私の祖父、御歳89歳。今もなお、元気に酒豪をやっておられる。

私の実家は、同じ敷地内に、祖父母の家と実家が並んで2棟建っており、
2階の通路でそれぞれ繋がっている。

当時大学生だった私は、その日、夕方頃家に帰ると、
近所に住む親戚のおじさんが遊びに来ていた。
この親戚のおじさんは、祖母の弟で、祖父からすると義弟である。

酒豪の祖父は、おじさんと晩酌をしていた。
私がおじさんに挨拶をすると、おじさんは陽気な様子で挨拶をしてくれた。

私も祖父・おじさんと座って、祖母の料理を食べ始めた。

しばらくすると、おじさんが「もうそろそろ帰ろうかな」と言い出した。
すかさず、祖父は「もう一杯飲んでけよ」と言い、並々焼酎を注ぎ、引き留めた。

おじさんはこの時点で相当、お酒が回っていて、私に対しての対応も、「THE酔っ払い」といえる感じに出来上がっていた。
だけど、まだ意識はしっかりしていた。

さらに時間は経ち、またおじさんが帰ろうすると、祖父がすかさず、
「まだ足らねえだろ、俺はお前と飲めてうれしいんだよ、もっと飲んでけ」
と言って、また並々焼酎を注いでいた。
おじさんは、圧の強い義兄のいうことには逆らえなかったんだろう。

私は、結構二人とも酔ってきているだろうと思いながらも、二人ともいい歳したおじいさんだし、さすがに飲む量と身体の許容量はわかるだろうと思い、見守っていた。

おじさんが最後の力を振り絞り、「もうこれ以上世話になるのは悪いから、帰るわ」と言い、帰ろうとしたところ、
祖父が「おい、飲~め♪飲~め♪」と大学生のコール飲みみたいなことをし始めた。

おじさんは、祖父のコールによって、また飲んでる。

その時「え・・80過ぎたおじいさん2人がコール飲みすんのかよ、20歳の私達とやってることほぼ同じじゃん」と素直に思っていた。

しばらくすると、おじさんが祖母に「ねえちゃん、トイレ借りるわ」と言い、トイレに駆け込んだ。

嫌な予感しかなかった。
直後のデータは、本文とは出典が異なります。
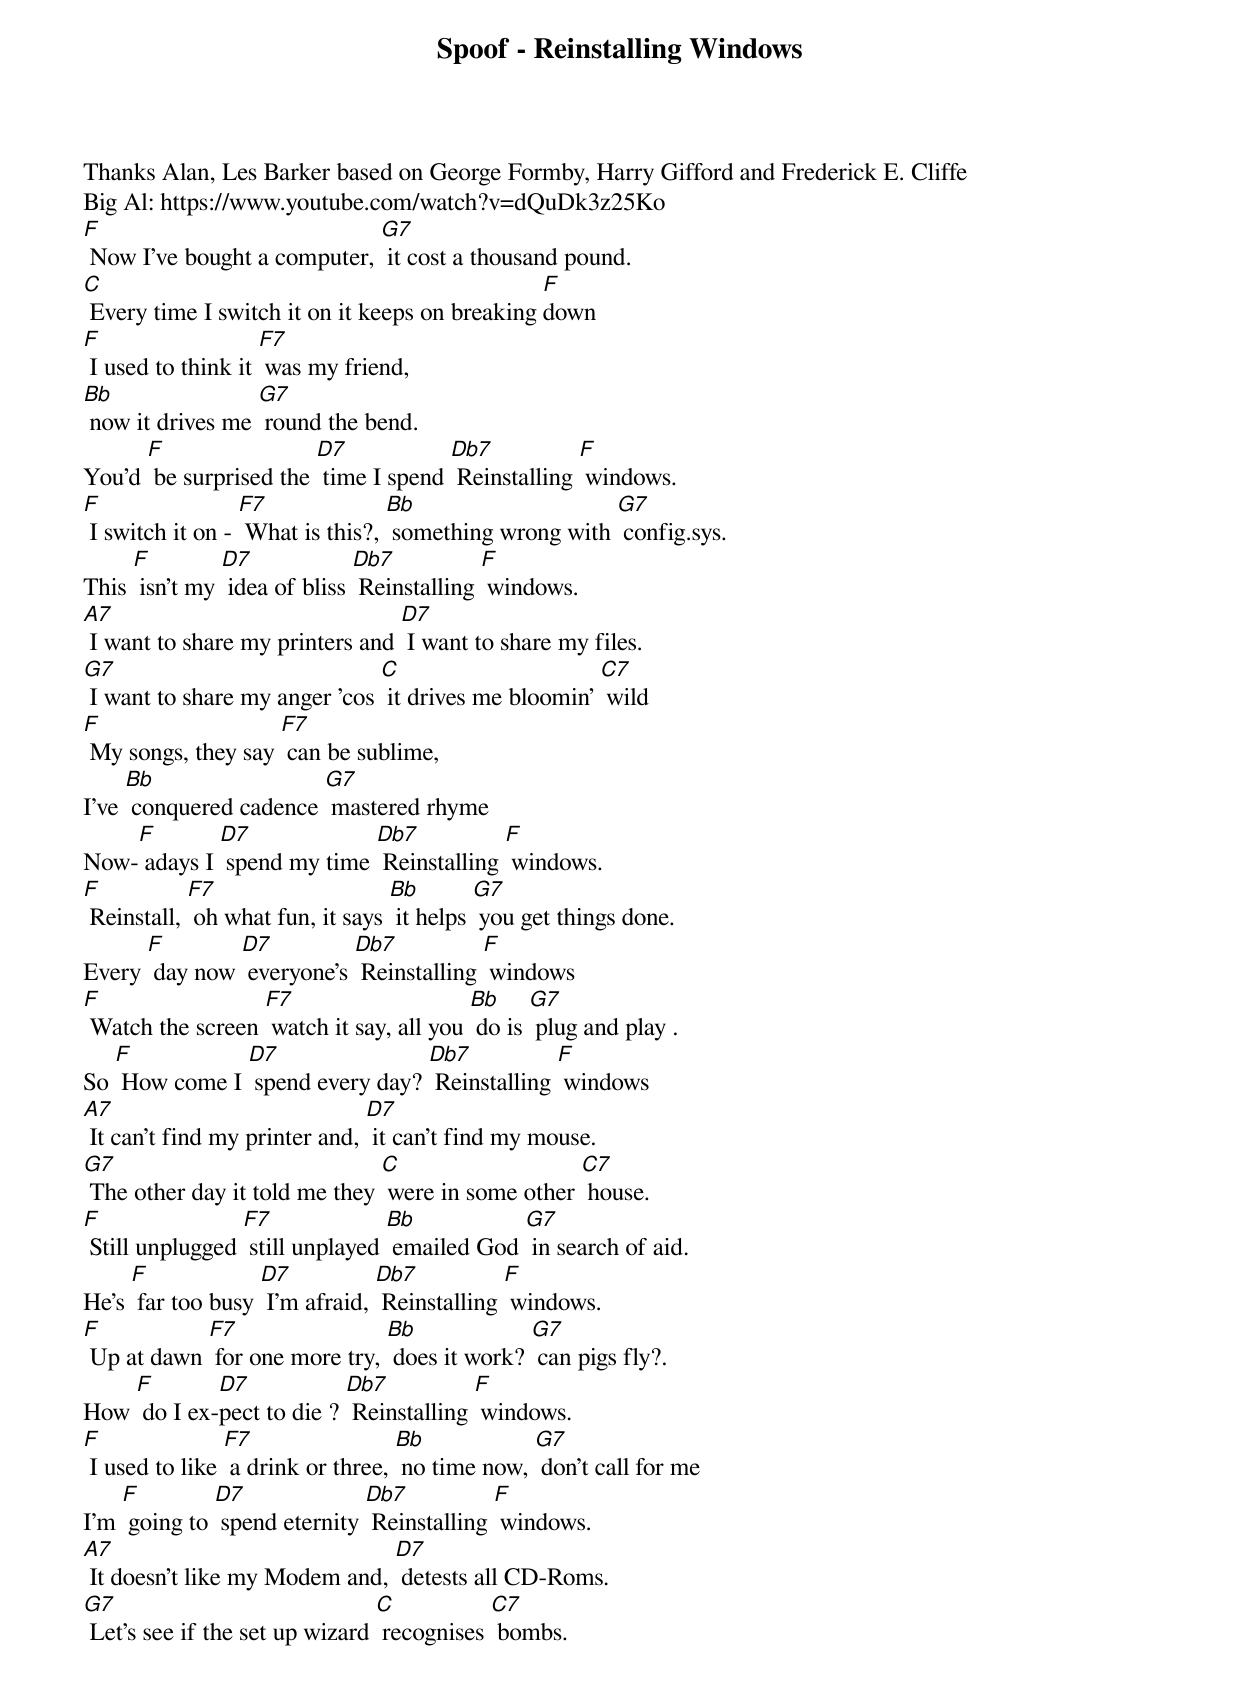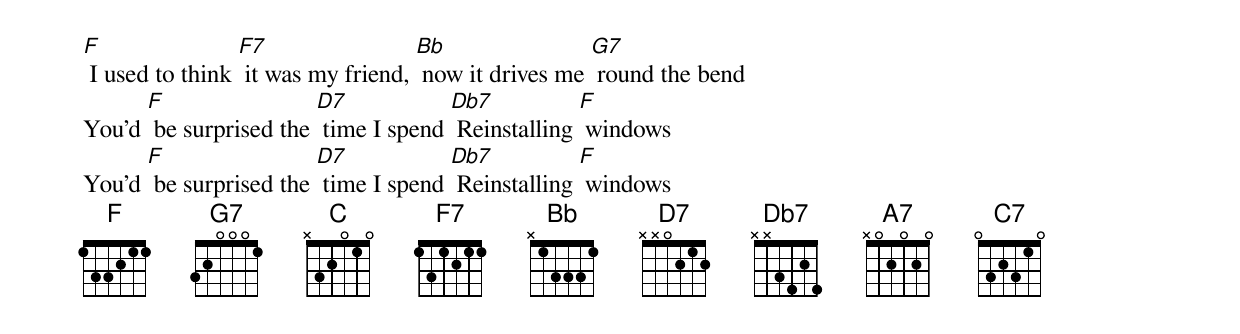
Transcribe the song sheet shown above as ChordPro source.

{t: Spoof - Reinstalling Windows}
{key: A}
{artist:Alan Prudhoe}
Thanks Alan, Les Barker based on George Formby, Harry Gifford and Frederick E. Cliffe
Big Al: https://www.youtube.com/watch?v=dQuDk3z25Ko
{c: }
[F] Now I've bought a computer, [G7] it cost a thousand pound.
[C] Every time I switch it on it keeps on breaking [F]down
{c: }
[F] I used to think it [F7] was my friend,
[Bb] now it drives me [G7] round the bend.
You'd [F] be surprised the [D7] time I spend [Db7] Reinstalling [F] windows.
{c: }
[F] I switch it on - [F7] What is this?, [Bb] something wrong with [G7] config.sys.
This [F] isn't my [D7] idea of bliss [Db7] Reinstalling [F] windows.
{c: }
[A7] I want to share my printers and [D7] I want to share my files.
[G7] I want to share my anger 'cos [C] it drives me bloomin' [C7] wild
{c: }
[F] My songs, they say [F7] can be sublime,
I’ve [Bb] conquered cadence [G7] mastered rhyme
Now-[F] adays I [D7] spend my time [Db7] Reinstalling [F] windows.
{c: }
[F] Reinstall, [F7] oh what fun, it says [Bb] it helps [G7] you get things done.
Every [F] day now [D7] everyone's [Db7] Reinstalling [F] windows
[F] Watch the screen [F7] watch it say, all you [Bb] do is [G7] plug and play .
So [F] How come I [D7] spend every day? [Db7] Reinstalling [F] windows
{c: }
[A7] It can't find my printer and, [D7] it can't find my mouse.
[G7] The other day it told me they [C] were in some other [C7] house.
[F] Still unplugged [F7] still unplayed [Bb] emailed God [G7] in search of aid.
He's [F] far too busy [D7] I'm afraid, [Db7] Reinstalling [F] windows.
{c: }
[F] Up at dawn [F7] for one more try, [Bb] does it work? [G7] can pigs fly?.
How [F] do I ex-[D7]pect to die ? [Db7] Reinstalling [F] windows.
[F] I used to like [F7] a drink or three, [Bb] no time now, [G7] don't call for me
I'm [F] going to [D7] spend eternity [Db7] Reinstalling [F] windows.
{c: }
[A7] It doesn't like my Modem and, [D7] detests all CD-Roms.
[G7] Let's see if the set up wizard [C] recognises [C7] bombs.
[F] I used to think [F7] it was my friend, [Bb] now it drives me [G7] round the bend
You'd [F] be surprised the [D7] time I spend [Db7] Reinstalling [F] windows
{c: }
You'd [F] be surprised the [D7] time I spend [Db7] Reinstalling [F] windows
おじさんは戻ってこない。
トイレから鳴り響く、地鳴りのような嗚咽音。
リアルに大学生と同じことになっている。

心配して、祖母がトイレに駆けつけるも、鍵を閉めていてドアが開かない。
完全に、大学生が居酒屋で酔い潰れるパターンと一緒だ。

祖母がドライバーを持ってきて、トイレの鍵をこじ開ける。
そっと中を見ると、案の定、酔い潰れているおじさんの姿。

おじさん、あの親戚のおじさん特有の威厳はどこに行ってしまったんだよ。

トイレを開けたまま、慣れた手つきで扇風機の風を当てる祖母。
この対処するの、絶対初めてじゃないだろってくらい、すばやく介抱する祖母。

当事者の祖父は、一瞬トイレをのぞき込み「アイツやっちゃったな」とだけ言い、とくに悪びれる様子もなく、一人で飲み直し始めた。

コイツはサイコパスだ。あんたのせいだぞ。

それから、おじさんの様子が変わらないので、私は自分の家に戻り、お風呂に入ることにした。

すると、私がお風呂に入っている間も、隣の棟から聞こえてくる嗚咽音。
近所の人が聞いたら、ゾンビでも飼い始めたのかって聞かれるくらい
うなだれた声が響いていた。

風呂後に、念のため、様子を見に行くと、相変わらずおじさんはトイレにこもっていた。
肝心の祖父は、クーラーがカンカンに効いた部屋で大いびきをかいて寝ていた。

祖母に「おじさん大丈夫?」と聞くと、「おじさん、久しぶりにおじいちゃんと飲めて、楽しくて、飲みすぎちゃったんだね」と軽快なトーンで言った。

いや待て、あんたもサイコパスか。あんたらもうサイコパス夫婦だよ。どう考えても、おじいちゃんが潰してただろ。酔いつぶれて何も言えないからって都合よく解釈すな。と思った。

翌朝、おじさんが、わざわざ私の家まで来て「のんちゃん、昨日は情けない所見られちゃったね」と謝りに来た。
その横で祖父が「もうちょっと、酒強くならなきゃな」と平然と言っていた。やっぱこいつはサイコパスじいさんだ。

そして、この酒豪サイコパスじいさんに対して、お酒が一滴も飲めないのに、トーク力だけですべてをカバーしていた、今は亡き父が一番最強だったんじゃないかと思ったのであった。